Sosyalleşme-Sosyalleştirme: Bireyin içinde bulunduğu toplulukta geçerli olan kural ve değer yargılarını öğrenmesi, onlarla uyum içinde olmasına sosyalleşme denir. Sosyalleştirmeyse bireye özellikle çocuğa üyesi olduğu topluluğun yada toplumun töre, gelenek ve kültürel değerleriyle ölçülerini öğretme ve benimsetme işidir.

0-12 Yaş Çocuklarında Sosyalleşme Özellikleri
Arkadaş Edinme: Bebek 5.-6. Aylarda başka çocuklara tepki göstermeye başlar. Başka bir çocuğu gördüğünde ona doğru atılır yada çekinir, gülümser ve sesler çıkarır. Bebekliğinin sonuna doğru başka çocuklarla oynaması, oyuncaklarını paylaşması ve arkadaşlarıyla kavga etmesi oldukça sık görülen davranışlardır. 2-3 yaşlarında oyun arkadaşlarını çabucak değiştirebilir ve başka bir arkadaşını sevdiğini söyleyebilir.
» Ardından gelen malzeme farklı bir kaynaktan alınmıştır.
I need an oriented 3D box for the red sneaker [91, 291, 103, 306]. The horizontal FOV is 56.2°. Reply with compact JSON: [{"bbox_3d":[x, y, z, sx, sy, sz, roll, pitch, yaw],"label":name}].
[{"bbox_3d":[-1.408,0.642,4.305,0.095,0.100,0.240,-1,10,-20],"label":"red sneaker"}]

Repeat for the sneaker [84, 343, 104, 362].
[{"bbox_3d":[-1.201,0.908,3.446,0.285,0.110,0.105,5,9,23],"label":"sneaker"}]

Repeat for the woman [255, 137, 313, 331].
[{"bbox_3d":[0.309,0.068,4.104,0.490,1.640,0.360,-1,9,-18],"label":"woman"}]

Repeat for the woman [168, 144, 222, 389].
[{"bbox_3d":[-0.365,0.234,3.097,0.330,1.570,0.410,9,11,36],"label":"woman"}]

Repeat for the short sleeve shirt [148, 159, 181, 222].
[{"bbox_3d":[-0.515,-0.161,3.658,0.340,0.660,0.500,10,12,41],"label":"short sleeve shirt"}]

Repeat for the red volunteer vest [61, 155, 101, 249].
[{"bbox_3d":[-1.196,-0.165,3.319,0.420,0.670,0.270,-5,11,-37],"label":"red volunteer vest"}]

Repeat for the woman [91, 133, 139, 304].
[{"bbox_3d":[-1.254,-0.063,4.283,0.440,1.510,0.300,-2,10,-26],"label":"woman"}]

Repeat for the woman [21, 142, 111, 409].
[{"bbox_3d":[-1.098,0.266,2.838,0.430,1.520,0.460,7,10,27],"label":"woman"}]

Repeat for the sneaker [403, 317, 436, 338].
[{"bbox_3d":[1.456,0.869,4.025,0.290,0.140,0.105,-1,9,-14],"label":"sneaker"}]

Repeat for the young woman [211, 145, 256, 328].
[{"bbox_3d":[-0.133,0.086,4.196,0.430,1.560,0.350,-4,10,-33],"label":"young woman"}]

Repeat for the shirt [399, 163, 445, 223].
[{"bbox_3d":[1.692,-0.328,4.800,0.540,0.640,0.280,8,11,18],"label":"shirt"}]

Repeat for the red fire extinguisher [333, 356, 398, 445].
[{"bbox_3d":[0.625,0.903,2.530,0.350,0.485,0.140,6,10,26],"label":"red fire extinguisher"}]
Erken çocukluğun sonlarına doğru çocuğun ana-babasına bağlılığı çözülmekte ve dışarıdaki arkadaşlarıyla ilgilendiği görülmektedir. Çocuğun artık uzunca bir süre beraber olduğu bir yada iki arkadaşı vardır.
Gruba Katılma:  Çocuklar 2 yaşına kadar yalnız oynar. Diğerleriyle olan ilişkileri; taklit, birbirini seyretme ve birbirinin oyuncağını alma davranışı şeklinde görülür. Grup halinde oynamaya 3-4 yaşında başlar. Oynarken birbirleriyle konuşur ve gurup içinden oynamak istediklerini seçerler. Gösterdikleri ortak davranış birbirlerini seyretme ve konuşmadır. Okul çağı, öğrencinin gruplaşma çağıdır.
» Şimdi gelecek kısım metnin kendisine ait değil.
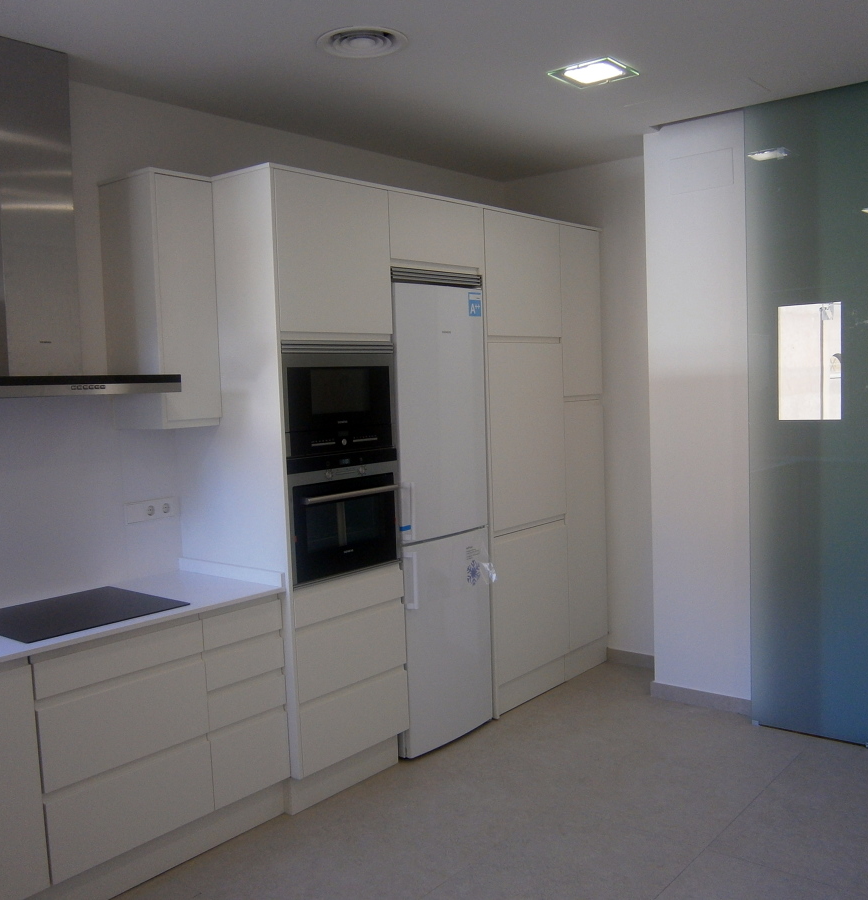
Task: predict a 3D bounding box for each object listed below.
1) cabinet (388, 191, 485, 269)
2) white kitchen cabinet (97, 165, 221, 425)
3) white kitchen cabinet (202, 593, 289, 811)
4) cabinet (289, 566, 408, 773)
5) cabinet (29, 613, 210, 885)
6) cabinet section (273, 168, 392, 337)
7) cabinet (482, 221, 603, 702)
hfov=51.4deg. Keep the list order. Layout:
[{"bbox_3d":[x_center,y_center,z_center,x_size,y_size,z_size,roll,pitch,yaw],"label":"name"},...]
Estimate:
[{"bbox_3d":[-0.225,-0.940,4.151,0.650,0.311,0.627,2,6,41],"label":"cabinet"},{"bbox_3d":[-1.056,-0.562,3.504,0.349,0.945,0.268,2,6,41],"label":"white kitchen cabinet"},{"bbox_3d":[-0.904,0.910,3.478,0.610,0.684,0.343,2,6,41],"label":"white kitchen cabinet"},{"bbox_3d":[-0.566,0.846,3.821,0.650,0.735,0.603,2,6,41],"label":"cabinet"},{"bbox_3d":[-1.210,0.947,3.126,0.610,0.684,0.593,2,6,41],"label":"cabinet"},{"bbox_3d":[-0.598,-0.751,3.688,0.600,0.602,0.596,1,5,40],"label":"cabinet section"},{"bbox_3d":[0.365,0.040,4.870,0.650,2.426,1.068,2,6,41],"label":"cabinet"}]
Çocuk Kavga ve Tartışmaları: Erken çocukluk çağında çocuklar, karşılaştıkları hayal kırıklığının sonucunu kavgaya bağlarlar. Özellikle ilgi merkezi olma, duygularının başka yollarla doyurulmaması halinde, kavgacılıkla bu duygularını doyurmaya çalışırlar. Oyun guruplarında sık sık kavga ederler; ama kavganın sonundaki küskünlükleri uzun sürmez, barışırlar. Ailenin çocuk üzerindeki tutumu çocuğun diğer çocuklarla arkadaşlığının olumlu ya da olumsuz yönlere eğilim göstermesine neden olur. Sevgi dolu bir ailede büyüyen çocuklar çevrelerindeki insanlara kavga etmeden iletişim kuracaklardır. Şiddetin görüldüğü ailede yetişen çocuklar kavgacı olacaklardır. Sevgi gören çocuk sevmeyi, şiddet gören çocuk kavgayı öğrenir.
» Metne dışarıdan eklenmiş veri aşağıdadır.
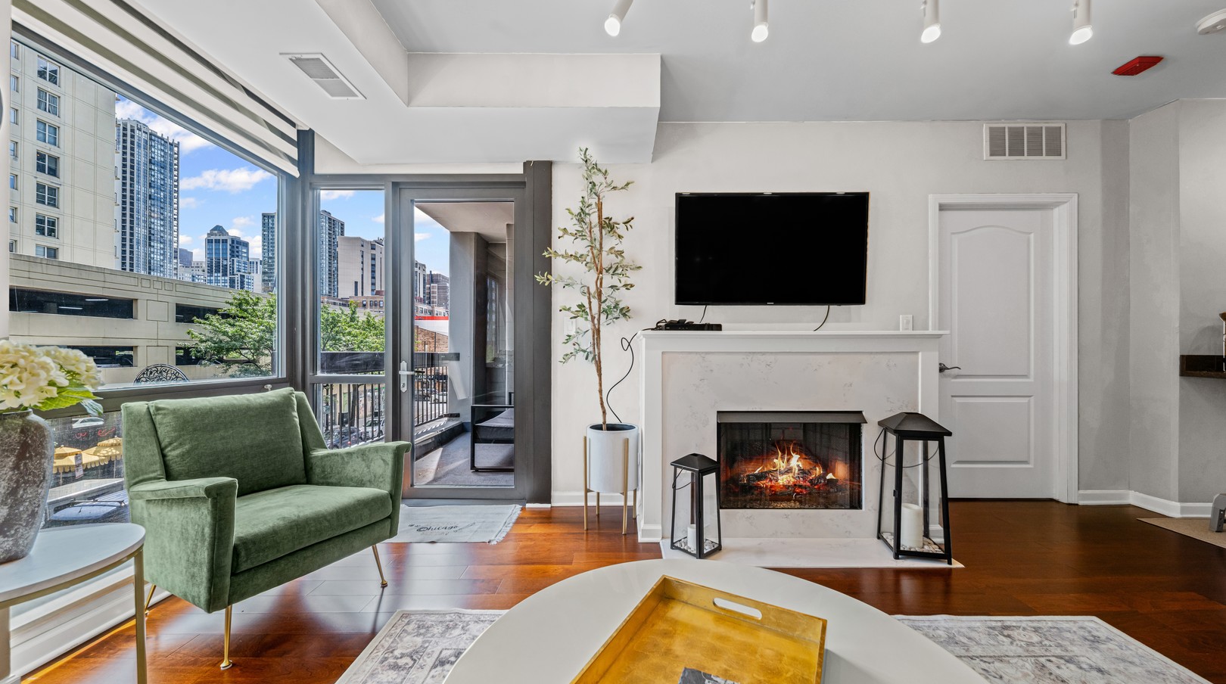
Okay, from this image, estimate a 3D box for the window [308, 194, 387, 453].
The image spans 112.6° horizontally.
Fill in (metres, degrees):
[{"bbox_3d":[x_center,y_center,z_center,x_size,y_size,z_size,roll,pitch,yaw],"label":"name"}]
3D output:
[{"bbox_3d":[-1.810,0.005,2.800,0.540,2.120,0.080,0,0,0],"label":"window"}]

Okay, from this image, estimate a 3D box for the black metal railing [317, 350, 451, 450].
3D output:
[{"bbox_3d":[-2.250,0.550,4.330,0.080,0.920,2.600,0,-1,1],"label":"black metal railing"}]

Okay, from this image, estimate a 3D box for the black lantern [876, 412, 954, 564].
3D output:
[{"bbox_3d":[1.558,0.730,2.120,0.245,0.720,0.245,0,-1,12],"label":"black lantern"}]

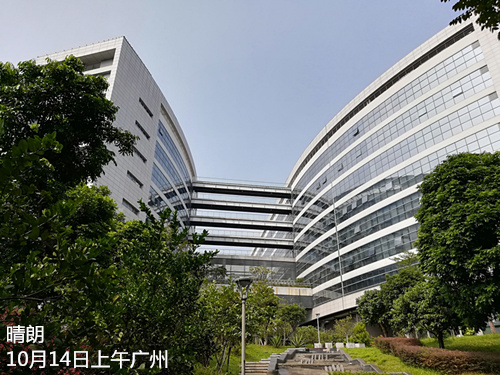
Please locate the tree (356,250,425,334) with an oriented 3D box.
[{"bbox_3d":[11.366,8.654,30.270,5.562,6.831,5.395,0,-26,0],"label":"tree"}]

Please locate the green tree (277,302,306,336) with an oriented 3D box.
[{"bbox_3d":[4.032,13.027,36.482,2.915,3.589,2.827,0,-26,0],"label":"green tree"}]

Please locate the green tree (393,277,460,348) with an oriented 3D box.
[{"bbox_3d":[11.059,7.787,23.461,4.561,4.182,4.424,0,-26,0],"label":"green tree"}]

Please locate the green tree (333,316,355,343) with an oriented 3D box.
[{"bbox_3d":[8.296,12.669,33.318,1.952,2.331,1.893,0,-26,0],"label":"green tree"}]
Kız-Erkek Çocuk İlişkileri: çocukların arkadaşlarıyla etkileşimi iki yaşından sonra başlar ve cinsiyetle ilgili tavırlar belirir. Kendi cinsinin ce karşı cinsin özelliklerini öğrenir. Kızlar annelerini, erkekler babalarını model alırlar.
Kızlar ve erkekler dört yaşına kadar birlikte oynarlar. Oyunlarında kız-erkek ayrımı yapmazlar. Kızlar oyunlarında erkek arkadaşlarına rol verebileceği gibi erkeklerde oyunlarında kız arkadaşlarına rol verebilirler.
Dört yaşından sonra çocukların kız-erkek ayrımı yaparak, kızların ve erkeklerin kendi cinsleri arasında oyun grupları kurduğu görülür. Böyle bir ayrım yapmada büyüklerin tavrı ve çocukların ilgileri önemlidir.
İşbirliği : Yaşantısının ilk yıllarında kendini evrenin merkezi zanneden çocuklar, benmerkezcidir. Oyunları kısa sürelidir. Bütün dünyanın onun etrafında döndüğünü zanneder.
3.yaştan itibaren çevresinde diğer varlıkların bulunduğunu kabul eder. Sahip olduğu şeyleri diğer insanlarla paylaşmaya başlar. Çevresiyle iletişim kurması, kendisinin dışında bir dünyanın varlığını kabul etmesi demektir. Çevresiyle ilişkileri arttıkça sosyalleşme gelişir.
Çocuğa içinde yaşadığı toplumun kurallarını  ve paylaşmayı öğretmek, eğitimin görevidir. İnsanların birbirleriyle yardımlaşması, dostça yaşaması, işbirliğini gerektirir.
Erken çocuklukta, oynadığı oyunun kurallarına uyan, arkadaşlarının hakkına saygı duyan çocuk, büyüdüğünde toplum kurallarına uyan sosyal bir insan olacaktır.
Rekabet : İnsanların yapısında doğal yarışçılık duygusu vardır. Yarışçılık duygusu insanı başarıya götürür. Bu duygu kıskançlık boyutuna ulaşırsa kişinin kendisine ve çevresine zarar verir.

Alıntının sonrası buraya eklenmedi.